* **Assigned task**
Copy out all the lines of the data precisely, omitting any pictures.

Stored data entries
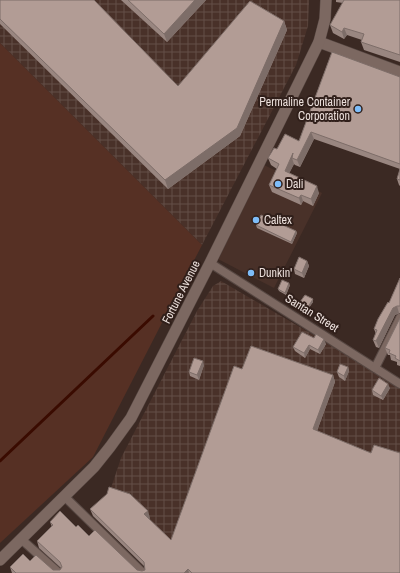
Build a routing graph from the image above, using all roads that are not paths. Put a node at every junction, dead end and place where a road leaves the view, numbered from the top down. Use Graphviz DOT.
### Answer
graph roads {
  1 [pos="326,0"];
  2 [pos="319,42"];
  3 [pos="400,72"];
  4 [pos="210,263"];
  5 [pos="400,318"];
  6 [pos="375,368"];
  7 [pos="400,384"];
  8 [pos="65,497"];
  9 [pos="21,539"];
  10 [pos="0,560"];
  11 [pos="59,573"];
  12 [pos="143,573"];
  1 -- 2 [label="main road, Fortune Avenue"];
  2 -- 3 [label="main road"];
  2 -- 4 [label="main road, Fortune Avenue"];
  4 -- 6 [label="street, Santan Street"];
  4 -- 8 [label="main road, Fortune Avenue"];
  5 -- 6 [label="street"];
  6 -- 7 [label="street, Santan Street"];
  8 -- 9 [label="main road, Fortune Avenue"];
  8 -- 12 [label="street"];
  9 -- 10 [label="main road, Fortune Avenue"];
  9 -- 11 [label="street"];
}
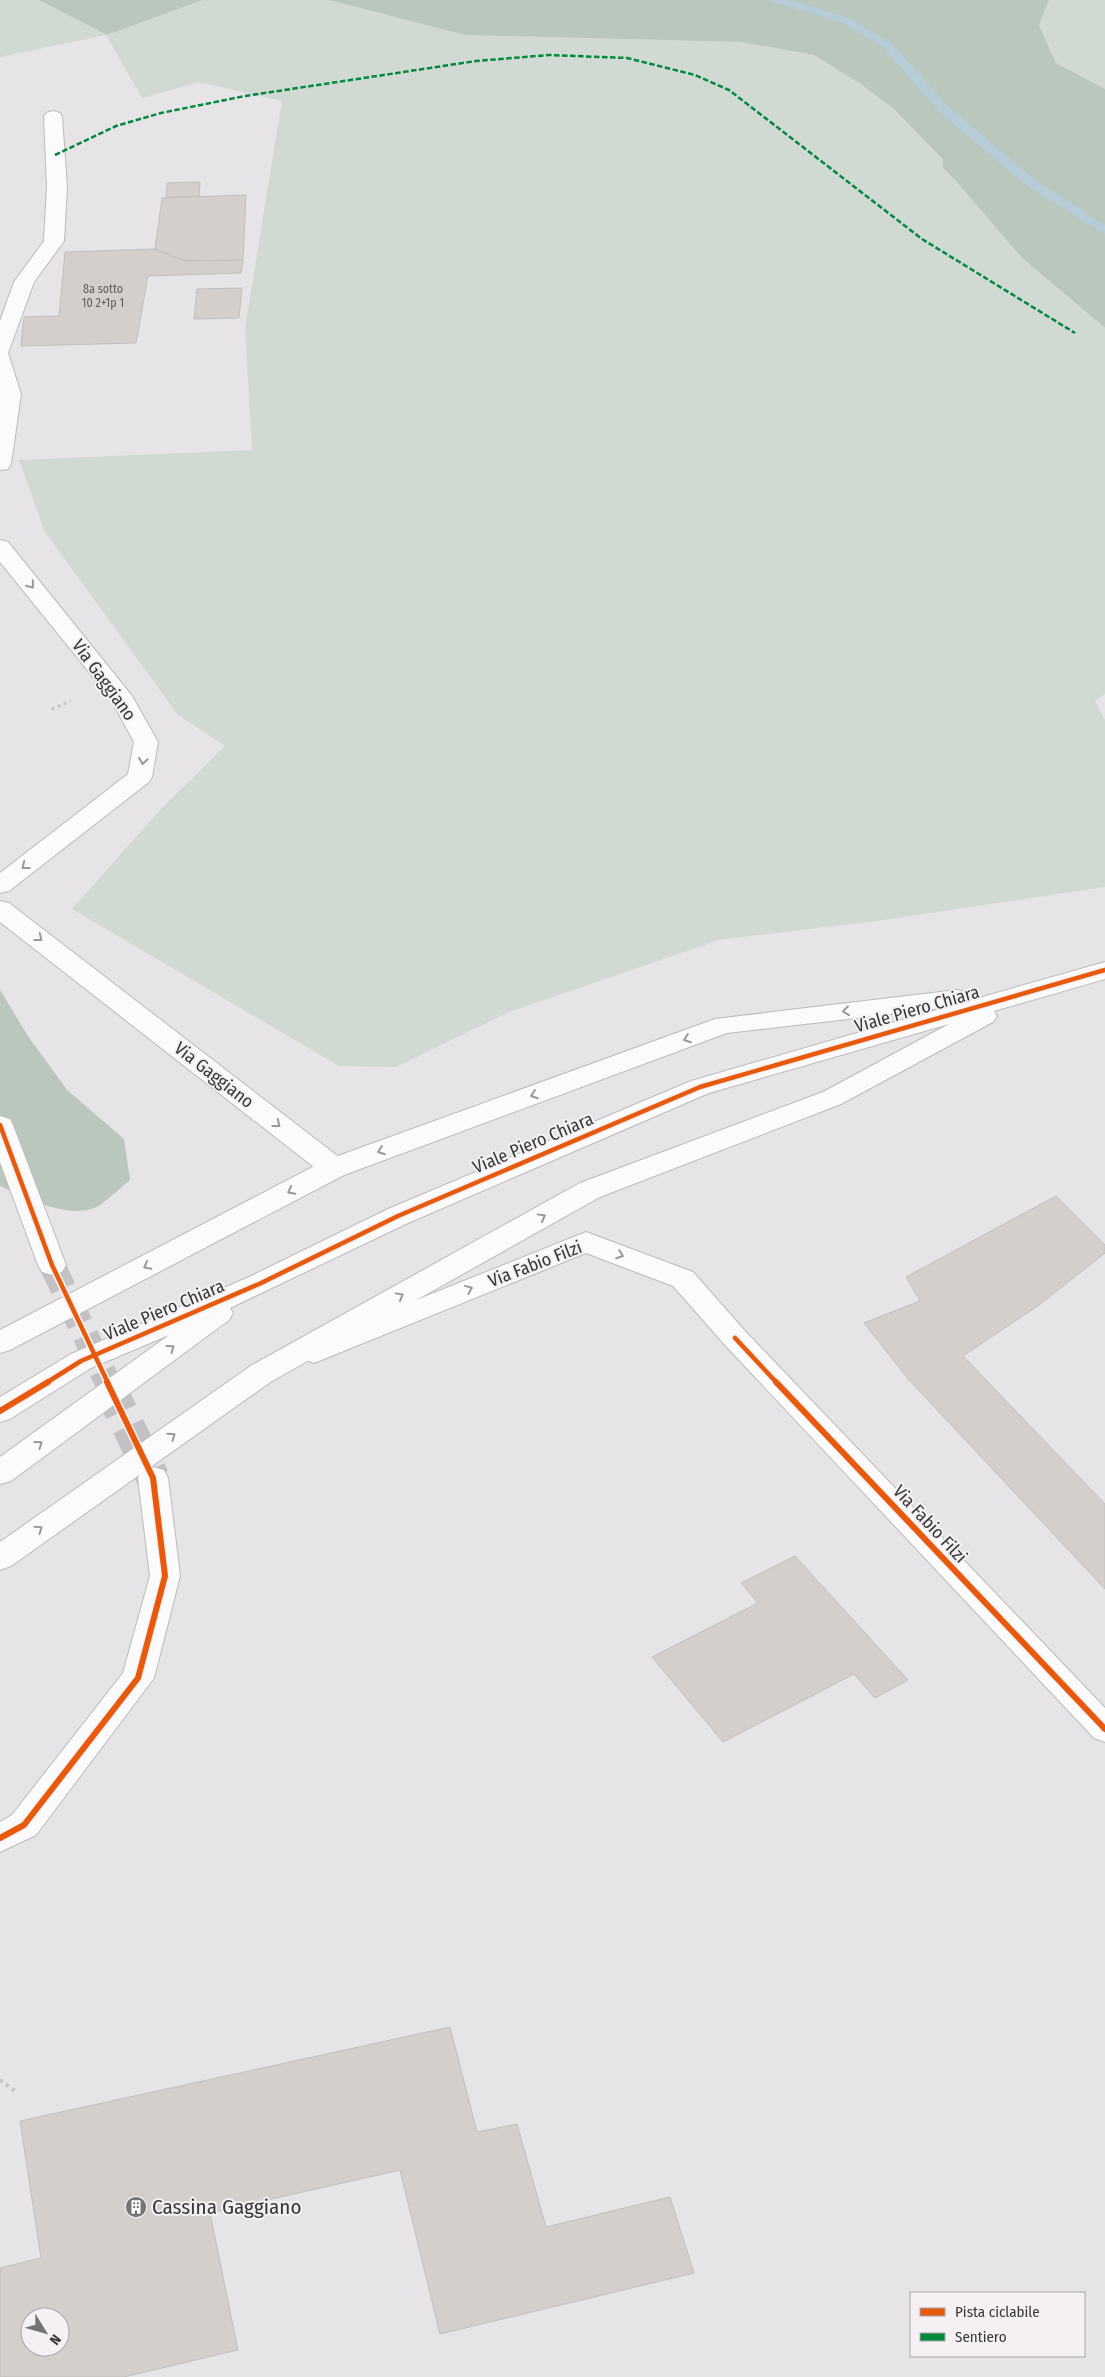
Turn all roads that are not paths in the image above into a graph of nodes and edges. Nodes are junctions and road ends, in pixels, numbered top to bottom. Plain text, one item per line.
1 (53, 117) dead end
2 (0, 350) edge
3 (0, 357) edge
4 (0, 464) edge
5 (0, 546) edge
6 (0, 885) edge
7 (0, 908) edge
8 (1105, 970) edge
9 (1033, 989) junction
10 (0, 1126) edge
11 (334, 1168) junction
12 (52, 1265) tunnel mouth
13 (259, 1284) junction
14 (0, 1343) edge
15 (262, 1373) junction
16 (0, 1411) edge
17 (0, 1473) edge
18 (153, 1478) tunnel mouth
19 (0, 1558) edge
20 (1105, 1729) edge
21 (0, 1838) edge

1 - 2 street
3 - 4 street
5 -> 6 street, Via Gaggiano
7 -> 11 street, Via Gaggiano
8 - 9 street, Viale Piero Chiara
9 -> 11 street, Viale Piero Chiara
9 - 13 street, Viale Piero Chiara
15 -> 9 street, Viale Piero Chiara
10 - 12 street
11 -> 14 street, Viale Piero Chiara
13 - 16 street, Viale Piero Chiara
17 -> 13 street, Viale Piero Chiara
19 -> 15 street, Viale Piero Chiara
15 -> 20 street, Via Fabio Filzi
18 - 21 street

* **Result of the exercise**
Build a routing graph from the image above, using all roads that are not paths. Put a node at every junction, dead end and place where a road leaves the view, numbered from the top down. Use Graphviz DOT.
### Answer
graph roads {
  1 [pos="326,0"];
  2 [pos="319,42"];
  3 [pos="400,72"];
  4 [pos="210,263"];
  5 [pos="400,318"];
  6 [pos="375,368"];
  7 [pos="400,384"];
  8 [pos="65,497"];
  9 [pos="21,539"];
  10 [pos="0,560"];
  11 [pos="59,573"];
  12 [pos="143,573"];
  1 -- 2 [label="main road, Fortune Avenue"];
  2 -- 3 [label="main road"];
  2 -- 4 [label="main road, Fortune Avenue"];
  4 -- 6 [label="street, Santan Street"];
  4 -- 8 [label="main road, Fortune Avenue"];
  5 -- 6 [label="street"];
  6 -- 7 [label="street, Santan Street"];
  8 -- 9 [label="main road, Fortune Avenue"];
  8 -- 12 [label="street"];
  9 -- 10 [label="main road, Fortune Avenue"];
  9 -- 11 [label="street"];
}
Turn all roads that are not paths in the image above into a graph of nodes and edges. Nodes are junctions and road ends, in pixels, numbered top to bottom. Plain text, one item per line.
1 (53, 117) dead end
2 (0, 350) edge
3 (0, 357) edge
4 (0, 464) edge
5 (0, 546) edge
6 (0, 885) edge
7 (0, 908) edge
8 (1105, 970) edge
9 (1033, 989) junction
10 (0, 1126) edge
11 (334, 1168) junction
12 (52, 1265) tunnel mouth
13 (259, 1284) junction
14 (0, 1343) edge
15 (262, 1373) junction
16 (0, 1411) edge
17 (0, 1473) edge
18 (153, 1478) tunnel mouth
19 (0, 1558) edge
20 (1105, 1729) edge
21 (0, 1838) edge

1 - 2 street
3 - 4 street
5 -> 6 street, Via Gaggiano
7 -> 11 street, Via Gaggiano
8 - 9 street, Viale Piero Chiara
9 -> 11 street, Viale Piero Chiara
9 - 13 street, Viale Piero Chiara
15 -> 9 street, Viale Piero Chiara
10 - 12 street
11 -> 14 street, Viale Piero Chiara
13 - 16 street, Viale Piero Chiara
17 -> 13 street, Viale Piero Chiara
19 -> 15 street, Viale Piero Chiara
15 -> 20 street, Via Fabio Filzi
18 - 21 street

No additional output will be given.